Kay Langdale - Was das Herz weiß

Originaltitel: What the Heart Knowes
Roman. Kindler Verlag 2009
288 Seiten, ISBN: 3463405407

Nick und Jane führen eine perfekte, auf eigenen Wunsch kinderlose Ehe. Ihre Beziehung zeichnet sich durch Offenheit aus, ein großes Interesse am Leben des anderen. Und doch gibt es auch in dieser Beziehung noch Geheimnisse. Zum Beispiel hat Jane Nick nie davon erzählt, wie das Verhältnis zu ihrer Mutter wirklich aussieht. Und als er dann, als sie dement wird, vorschlägt, sie vorübergehend bei ihnen aufzunehmen, nutzt sie die Gelegenheit ebenfalls nicht. Dabei hatte sie ihr Leben lang unter der lieblosen Art der Mutter, ihren ewigen Sticheleien, gelitten. Die Pflege der alten Frau gestaltet sich aufreibend; und da Jane sich ihrem Mann in diesem Punkt nach wie vor verschließt, zieht ein Schatten über die einst so harmonische Beziehung.

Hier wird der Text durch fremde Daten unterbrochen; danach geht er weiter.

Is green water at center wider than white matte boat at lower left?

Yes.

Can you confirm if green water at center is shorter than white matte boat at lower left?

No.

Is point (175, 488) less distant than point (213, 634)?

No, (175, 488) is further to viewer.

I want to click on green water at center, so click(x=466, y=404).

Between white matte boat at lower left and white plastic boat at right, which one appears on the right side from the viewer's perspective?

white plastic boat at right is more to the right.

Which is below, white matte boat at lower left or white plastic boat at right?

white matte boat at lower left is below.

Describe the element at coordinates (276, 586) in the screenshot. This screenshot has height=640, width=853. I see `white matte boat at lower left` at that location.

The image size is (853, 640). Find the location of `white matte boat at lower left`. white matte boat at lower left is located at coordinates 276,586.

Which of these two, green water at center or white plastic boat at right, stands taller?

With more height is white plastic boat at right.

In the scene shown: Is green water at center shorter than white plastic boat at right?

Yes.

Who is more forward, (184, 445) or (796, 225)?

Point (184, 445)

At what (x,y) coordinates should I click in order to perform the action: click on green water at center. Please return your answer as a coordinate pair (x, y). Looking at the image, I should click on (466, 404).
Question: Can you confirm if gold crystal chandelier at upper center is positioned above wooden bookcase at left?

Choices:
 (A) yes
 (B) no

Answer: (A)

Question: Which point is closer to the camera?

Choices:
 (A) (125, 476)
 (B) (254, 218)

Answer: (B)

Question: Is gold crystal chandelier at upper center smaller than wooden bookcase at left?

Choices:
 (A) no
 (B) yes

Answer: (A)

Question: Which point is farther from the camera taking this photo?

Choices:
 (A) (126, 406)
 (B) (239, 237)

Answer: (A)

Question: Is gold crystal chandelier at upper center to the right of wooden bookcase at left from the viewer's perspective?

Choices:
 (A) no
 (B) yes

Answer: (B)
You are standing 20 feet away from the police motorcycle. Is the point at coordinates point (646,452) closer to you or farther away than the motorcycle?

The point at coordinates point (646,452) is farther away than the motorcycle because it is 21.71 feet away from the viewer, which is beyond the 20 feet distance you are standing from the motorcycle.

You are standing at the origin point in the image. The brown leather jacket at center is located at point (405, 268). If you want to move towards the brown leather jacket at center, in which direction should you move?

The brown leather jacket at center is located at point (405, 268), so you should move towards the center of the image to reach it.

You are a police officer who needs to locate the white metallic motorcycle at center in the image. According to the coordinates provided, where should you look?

Etwa zur gleichen Zeit zieht in das Haus nebenan eine alleinerziehende Mutter mit zwei kleinen Kindern. Evie wirkt zart und schutzbedürftig, Nick fühlt sich von ihrer Art angezogen; aber mehr noch als zur Nachbarin findet er Zugang zu ihrem Sohn Felix. Und das bringt sein eigenens Bild von sich als kinderfreiem Mann ins Wanken. Plötzlich erkennt er, dass er Kinder immer nur als Kleinkinder betrachtet hatte, dass er die Freuden, die sich daraus ergeben, Wissen und Gefühle weiterzugeben, gar nicht kannte. Aber auch er kann nicht mit seiner Frau darüber sprechen…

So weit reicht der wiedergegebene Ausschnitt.